Extracted text:
"""

Pakistan investigates NY bomb plot Taliban link
ISLAMABAD (Reuters) - Pakistan is investigating whether a Pakistani-American arrested over a botched plot to bomb New York's Times Square met Pakistani Taliban leaders in their stronghold in the northwest, a minister said on Saturday.
Pakistani investigators were trying to verify information provided by the United States that the suspect, Faisal Shahzad, 30, had visited South Waziristan, a militant bastion near the Afghan border where the Pakistani military launched an offensive late last year, Interior Minister Rehman Malik said.
"Today we received a formal request from them in which they have given the details of the charges according to which Shahzad has been visiting South Waziristan and meeting Qari Hussain and Hakimullah Mehsud," Rehman told reporters, referring to two Pakistani Taliban commanders.
"But it all needs confirmation."
The Pakistani Taliban last Sunday claimed responsibility for the attempted car bomb attack the previous day, but a spokesman for the militants on Thursday denied links with Shahzad.

"""

Supplied entries:
"""

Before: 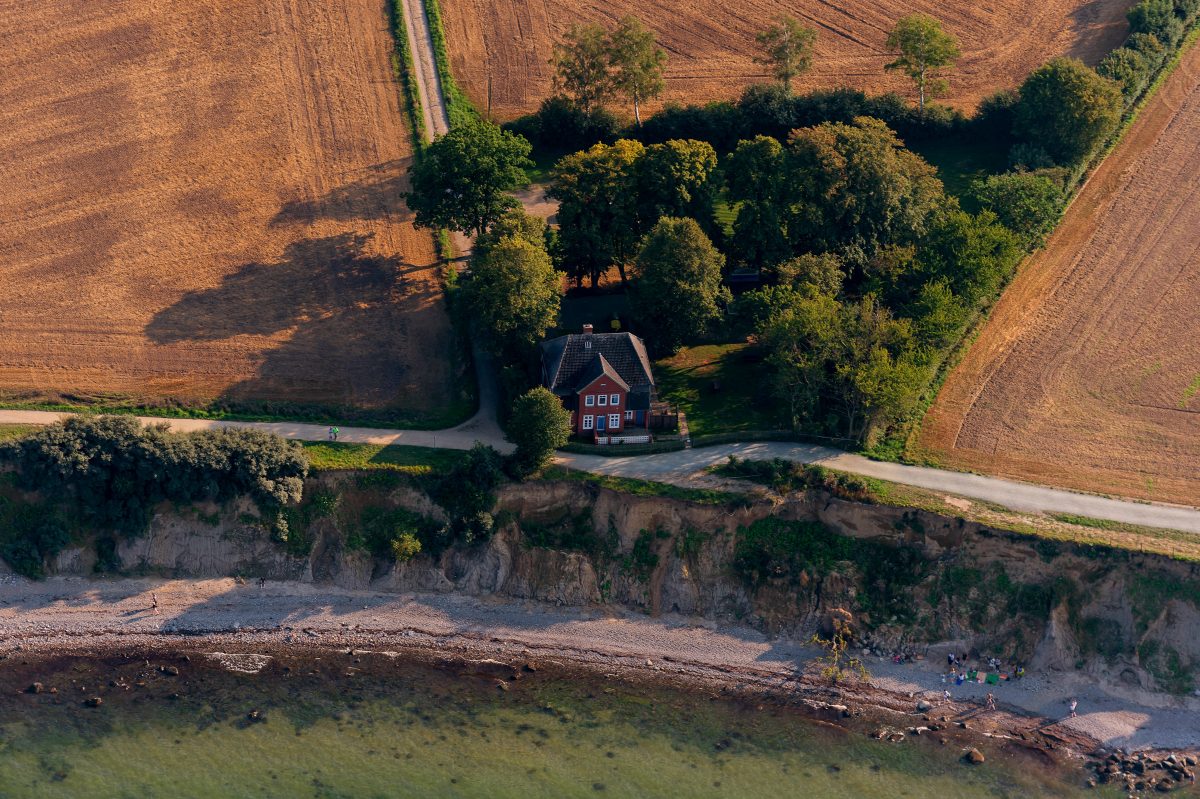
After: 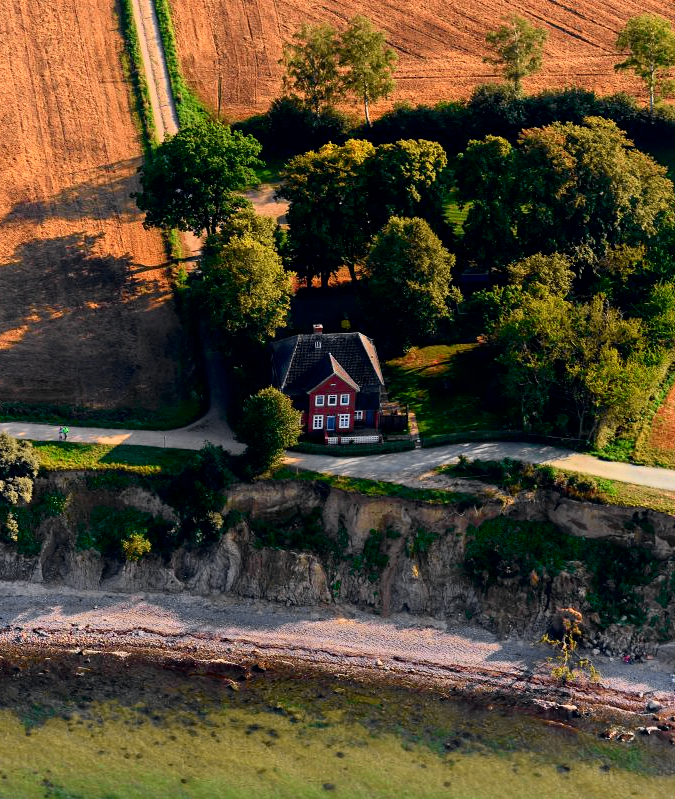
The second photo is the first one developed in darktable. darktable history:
exposure: black level correction 0.003, exposure 0.383 EV, compensate highlight preservation false
crop and rotate: left 22.516%, right 21.234%
tone curve: curves: ch0 [(0, 0) (0.078, 0.029) (0.265, 0.241) (0.507, 0.56) (0.744, 0.826) (1, 0.948)]; ch1 [(0, 0) (0.346, 0.307) (0.418, 0.383) (0.46, 0.439) (0.482, 0.493) (0.502, 0.5) (0.517, 0.506) (0.55, 0.557) (0.601, 0.637) (0.666, 0.7) (1, 1)]; ch2 [(0, 0) (0.346, 0.34) (0.431, 0.45) (0.485, 0.494) (0.5, 0.498) (0.508, 0.499) (0.532, 0.546) (0.579, 0.628) (0.625, 0.668) (1, 1)], color space Lab, independent channels, preserve colors none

"""

Required task: Extract the full text of the news report on Pakistan's investigation into a Taliban link to the New York bomb plot, reproducing it word for word. Draw solely on the text provided, without relying on the records.

Correct result:
Pakistan investigates NY bomb plot Taliban link
ISLAMABAD (Reuters) - Pakistan is investigating whether a Pakistani-American arrested over a botched plot to bomb New York's Times Square met Pakistani Taliban leaders in their stronghold in the northwest, a minister said on Saturday.
Pakistani investigators were trying to verify information provided by the United States that the suspect, Faisal Shahzad, 30, had visited South Waziristan, a militant bastion near the Afghan border where the Pakistani military launched an offensive late last year, Interior Minister Rehman Malik said.
"Today we received a formal request from them in which they have given the details of the charges according to which Shahzad has been visiting South Waziristan and meeting Qari Hussain and Hakimullah Mehsud," Rehman told reporters, referring to two Pakistani Taliban commanders.
"But it all needs confirmation."
The Pakistani Taliban last Sunday claimed responsibility for the attempted car bomb attack the previous day, but a spokesman for the militants on Thursday denied links with Shahzad.